Appendix D — The Sugartastic Regression Mind Map
Fun fact!
Sugartastic! So sweet, it could power a carnival’s worth of cotton candy machines.
The regression mind map is a key component of the philosophy behind this book, besides the data science workflow from Section 1.2 and the ML-Stats dictionary found in Appendix A. Figure D.1 shows this regression mind map split in two zones by colour: discrete and continuous. This regression mind map is handy when executing the data modelling stage from the data science workflow, as explained in Section 1.2.4. Recall the first step in this stage is to choose a suitable regression model, and we made this decision in the function of the type of outcome \(Y\) we are dealing with. That said, the distributional mind map from Figure C.1 complements the regression mind map when identifying the correct type of outcome \(Y\).
Suppose we start reading this regression map clockwise in the continuous zone. In that case, note this zone starts the cloud corresponding to Chapter 3 on the classical regression model called Ordinary Least-squares (OLS). Moreover, we can see that OLS is meant for an unbounded outcome \(Y\) (i.e., \(-\infty < Y < \infty\)). Then, we can proceed to the distributional assumption on \(Y\) in OLS, which would be Normal. Following up with the cloud corresponding to Chapter 4 on Gamma regression, we can see this model is meant for a nonnegative outcome \(Y\) (i.e., \(0 \leq Y < \infty\)) where we assume a Gamma distribution for \(Y\). This way of reading the continuous zone in the mind map will persist until the survival analysis models: Chapter 6 and Chapter 7.

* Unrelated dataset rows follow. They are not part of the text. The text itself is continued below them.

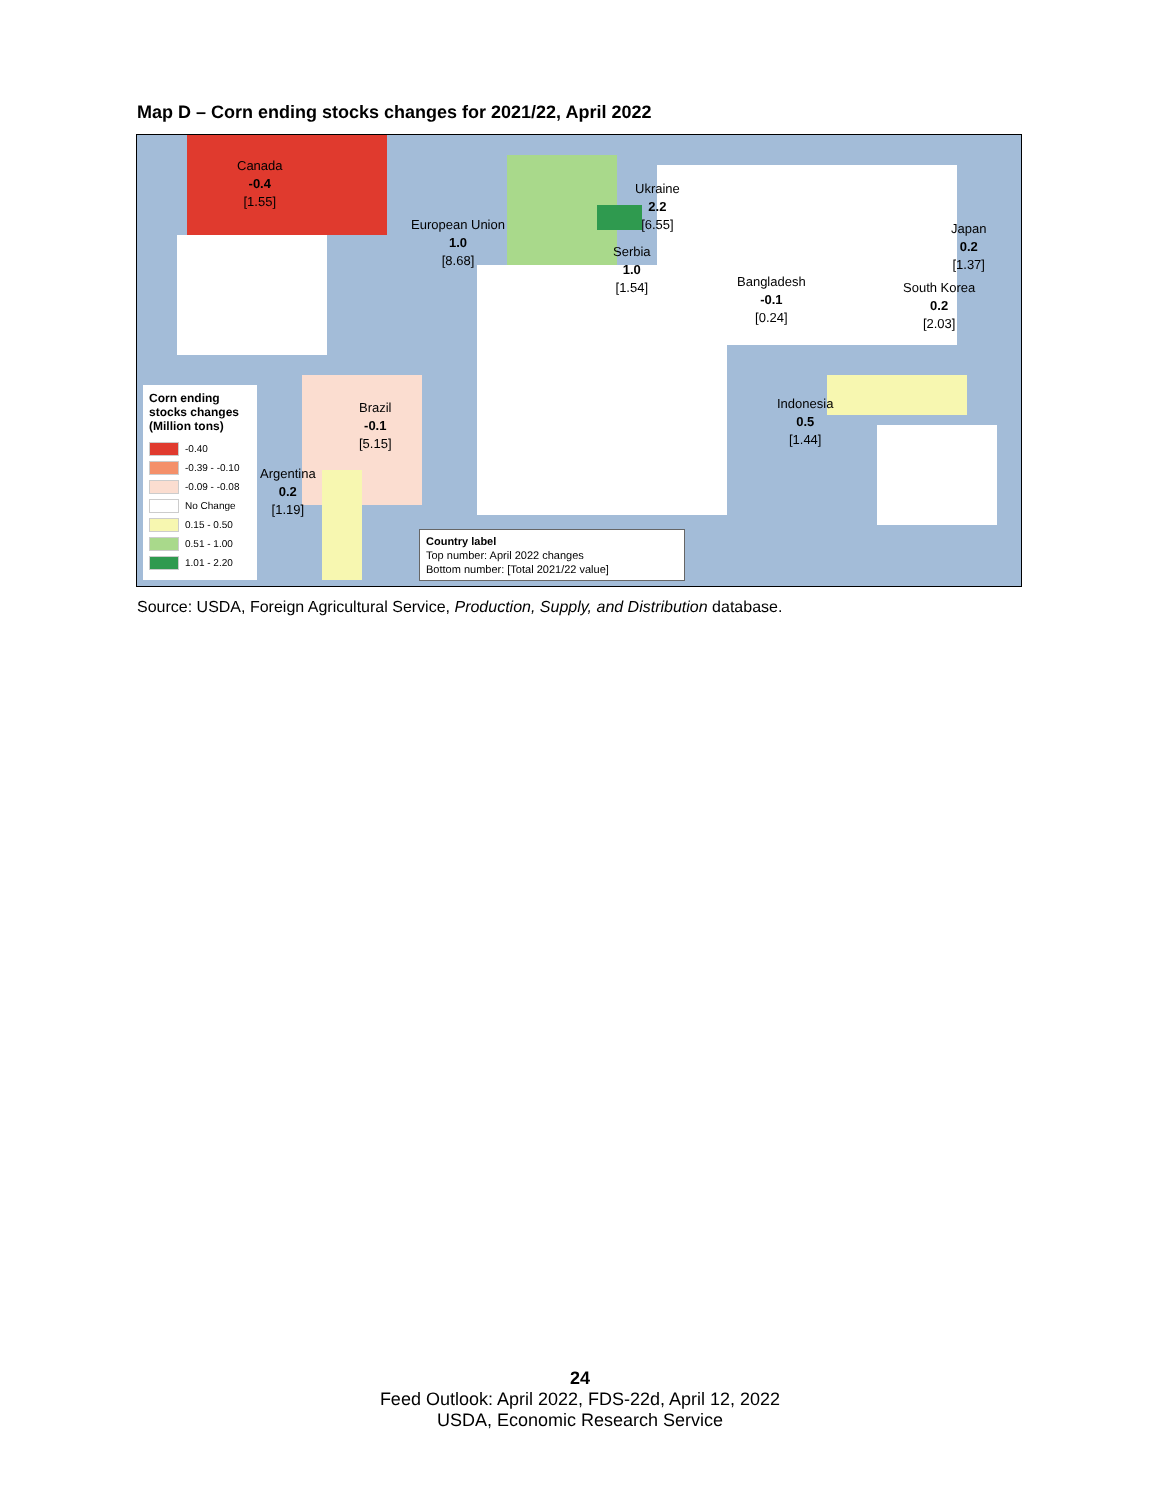Map D – Corn ending stocks changes for 2021/22, April 2022
Canada
-0.4
[1.55]
European Union
1.0
[8.68]
Ukraine
2.2
[6.55]
Serbia
1.0
[1.54]
Bangladesh
-0.1
[0.24]
Japan
0.2
[1.37]
South Korea
0.2
[2.03]
Indonesia
0.5
[1.44]
Brazil
-0.1
[5.15]
Argentina
0.2
[1.19]
Corn ending stocks changes (Million tons)
-0.40
-0.39 - -0.10
-0.09 - -0.08
No Change
0.15 - 0.50
0.51 - 1.00
1.01 - 2.20
Country label
Top number: April 2022 changes
Bottom number: [Total 2021/22 value]
Source: USDA, Foreign Agricultural Service, Production, Supply, and Distribution database.
24
Feed Outlook: April 2022, FDS-22d, April 12, 2022
USDA, Economic Research Service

Then, we can proceed to the discrete zone with the cloud corresponding to Chapter 8 on the generalized linear model (GLM) called Binary Logistic regression which aims to model a binary outcome \(Y\) (i.e., it can only take on the values \(0\) and \(1\)). Note that the Binary Logistic regression model is meant for ungrouped data where each row in the training dataset contains unique feature values. Hence, in this modelling case, we assume the outcome \(Y\) as a Bernoulli trial where \(1\) indicates a success and \(0\) indicates a failure. Then, suppose we take another clockwise case such as Chapter 10 on the GLM Classical Poisson regression, this model is suitable for count-type outcomes where equidispersion is present (i.e., the mean of the counts is equal to its corresponding variance). Finally, this model assumes that the outcome is Poisson-distributed. This way of reading the discrete zone in the mind map will persist until Chapter 15 on Ordinal Logistic Regression.